Prompt: Transcribe, word for word, everything in the passage on Quakers in Germany from "Quakers in Germany" down to "Friends in Germany.".

Quakers in Germany during and after the World Wars

At the end of the 17th century, groups of German Quakers migrated to North America, leaving only very small, scattered groups of Friends in Germany.

After World War I, however, Quakerism returned there when Friends from abroad came to play a part in the recovery from the ravages of war. Subjected to the blockade of the victorious powers during and after the fighting, the civilian population of Germany suffered from severe hunger. At this time the Quaker aid organizations set out to organize transports of food for Germany. In doing so they followed the principle that every person in need has to be helped, whether friend or foe. In England, this earned the Quakers the hostile label of "Hun-lovers." In Germany, children were most seriously at risk of starvation. In 1920 English and North American Quaker aid organizations started a feeding program for children. Every day in school up to a million German children received a warm meal and some bread and milk. This saved them from undernourishment, illness and death. Quäkerspeisung—"Quaker food" —became an established expression in Germany. The shipping label for the school food bore the following note: "To the children of Germany! A friendly greeting brought to you from the Religious Society of Friends, which for 250 years, and even during the recently ended World War, has adhered to the principle that only love and the desire to help, rather than war and violence, can bring peace and happiness to humanity."

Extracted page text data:

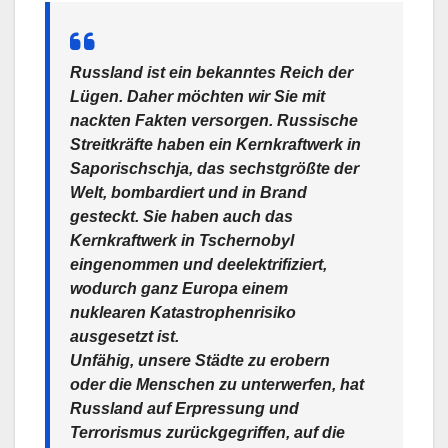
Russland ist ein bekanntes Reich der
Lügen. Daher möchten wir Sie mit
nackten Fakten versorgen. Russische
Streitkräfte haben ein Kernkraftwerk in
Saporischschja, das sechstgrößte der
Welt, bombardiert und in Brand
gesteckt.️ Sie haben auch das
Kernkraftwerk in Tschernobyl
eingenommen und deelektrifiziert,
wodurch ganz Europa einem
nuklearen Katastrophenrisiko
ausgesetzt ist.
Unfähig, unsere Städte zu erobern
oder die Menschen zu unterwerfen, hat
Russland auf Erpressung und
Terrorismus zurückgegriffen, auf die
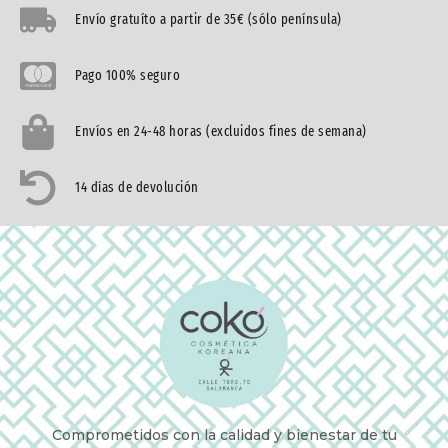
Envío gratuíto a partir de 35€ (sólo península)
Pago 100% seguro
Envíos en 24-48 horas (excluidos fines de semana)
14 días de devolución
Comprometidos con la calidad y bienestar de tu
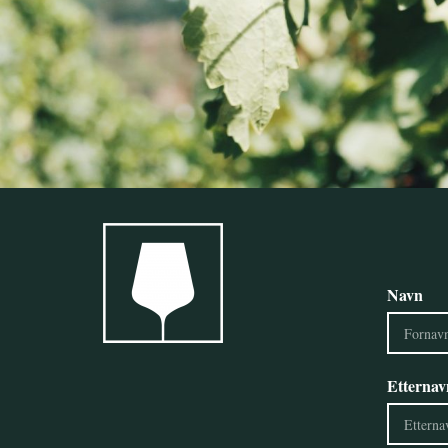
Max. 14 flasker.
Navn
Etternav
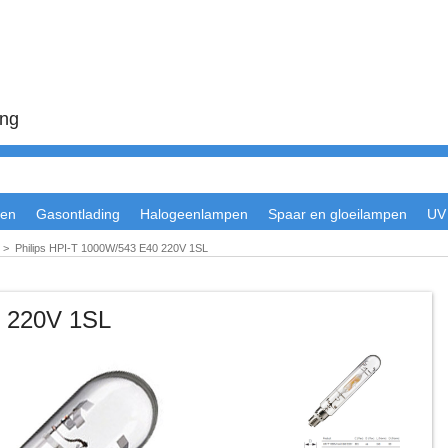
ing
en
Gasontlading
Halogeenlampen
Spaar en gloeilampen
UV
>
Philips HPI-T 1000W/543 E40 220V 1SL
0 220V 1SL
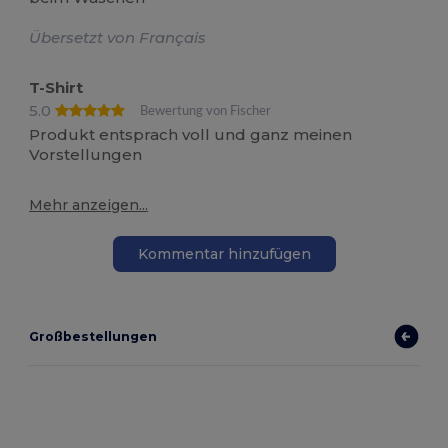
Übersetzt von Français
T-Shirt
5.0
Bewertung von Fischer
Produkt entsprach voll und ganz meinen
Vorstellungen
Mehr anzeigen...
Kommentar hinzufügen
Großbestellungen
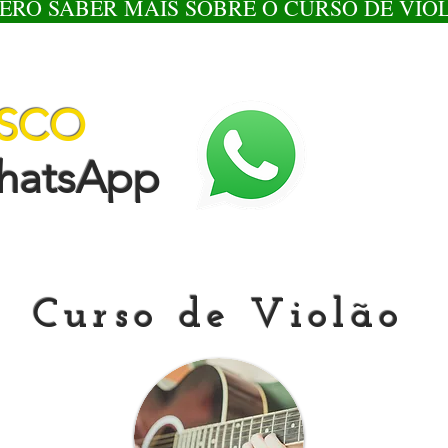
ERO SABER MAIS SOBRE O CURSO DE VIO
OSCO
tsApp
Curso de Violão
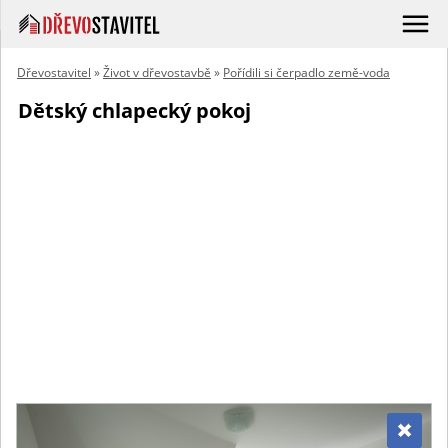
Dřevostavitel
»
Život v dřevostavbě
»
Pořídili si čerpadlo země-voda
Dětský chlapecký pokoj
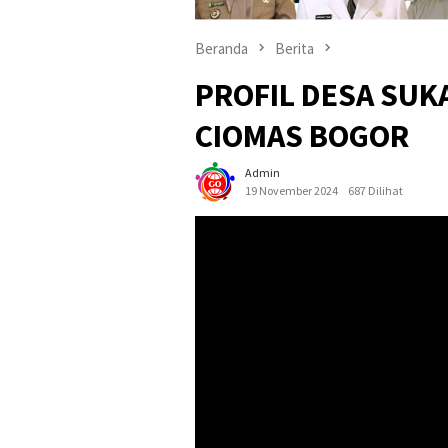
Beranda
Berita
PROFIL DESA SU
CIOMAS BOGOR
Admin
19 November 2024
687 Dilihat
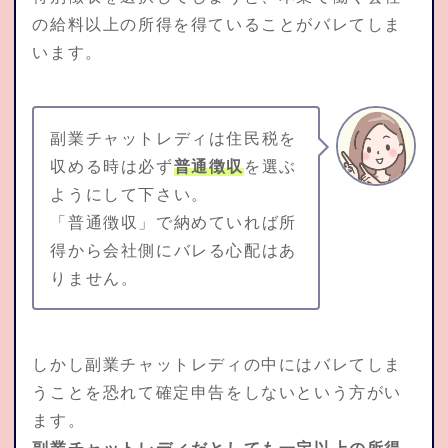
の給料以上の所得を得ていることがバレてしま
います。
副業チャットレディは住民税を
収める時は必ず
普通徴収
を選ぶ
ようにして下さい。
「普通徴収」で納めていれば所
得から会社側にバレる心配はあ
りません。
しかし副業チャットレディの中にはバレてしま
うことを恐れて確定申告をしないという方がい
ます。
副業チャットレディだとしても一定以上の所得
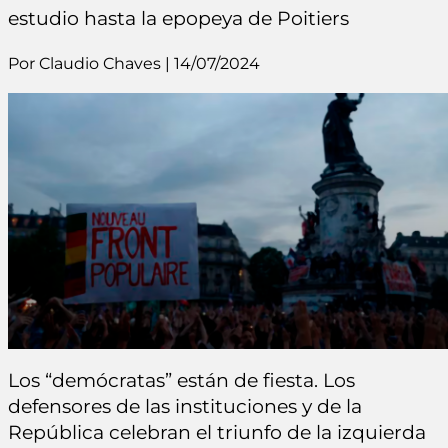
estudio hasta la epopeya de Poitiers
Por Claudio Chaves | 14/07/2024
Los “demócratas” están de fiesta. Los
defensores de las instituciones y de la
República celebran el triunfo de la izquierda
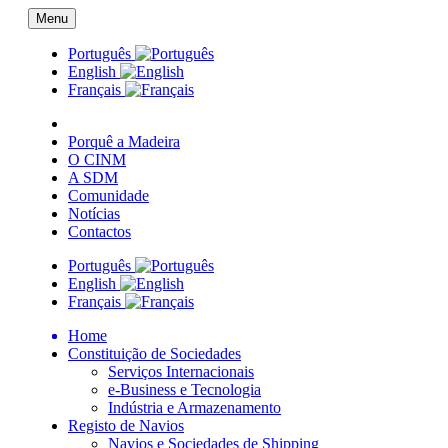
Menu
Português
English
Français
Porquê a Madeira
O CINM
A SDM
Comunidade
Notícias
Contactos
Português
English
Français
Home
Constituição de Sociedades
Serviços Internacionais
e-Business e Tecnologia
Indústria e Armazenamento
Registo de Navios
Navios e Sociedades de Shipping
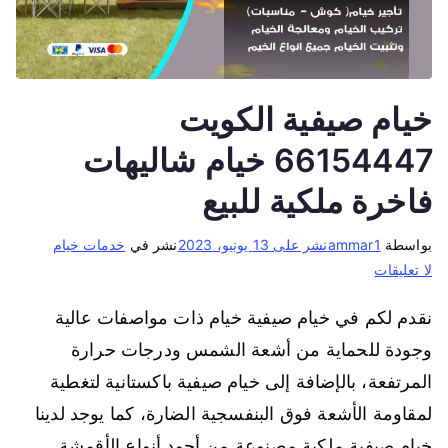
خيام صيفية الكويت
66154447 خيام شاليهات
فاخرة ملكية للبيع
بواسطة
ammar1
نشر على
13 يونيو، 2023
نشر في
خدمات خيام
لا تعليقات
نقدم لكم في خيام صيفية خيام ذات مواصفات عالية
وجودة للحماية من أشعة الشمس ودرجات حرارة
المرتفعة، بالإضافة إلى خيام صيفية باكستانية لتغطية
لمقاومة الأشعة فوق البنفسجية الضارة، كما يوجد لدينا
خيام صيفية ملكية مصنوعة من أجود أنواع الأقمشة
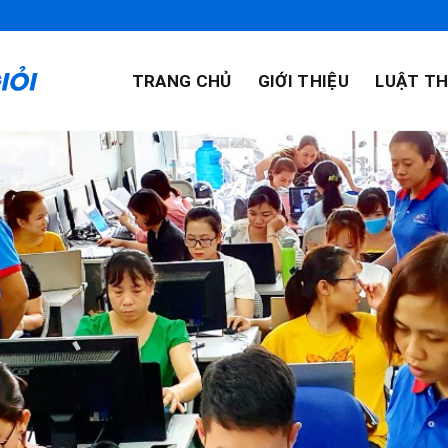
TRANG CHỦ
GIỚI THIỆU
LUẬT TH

Exercise response:
Quakers in Germany during and after the World Wars

At the end of the 17th century, groups of German Quakers migrated to North America, leaving only very small, scattered groups of Friends in Germany.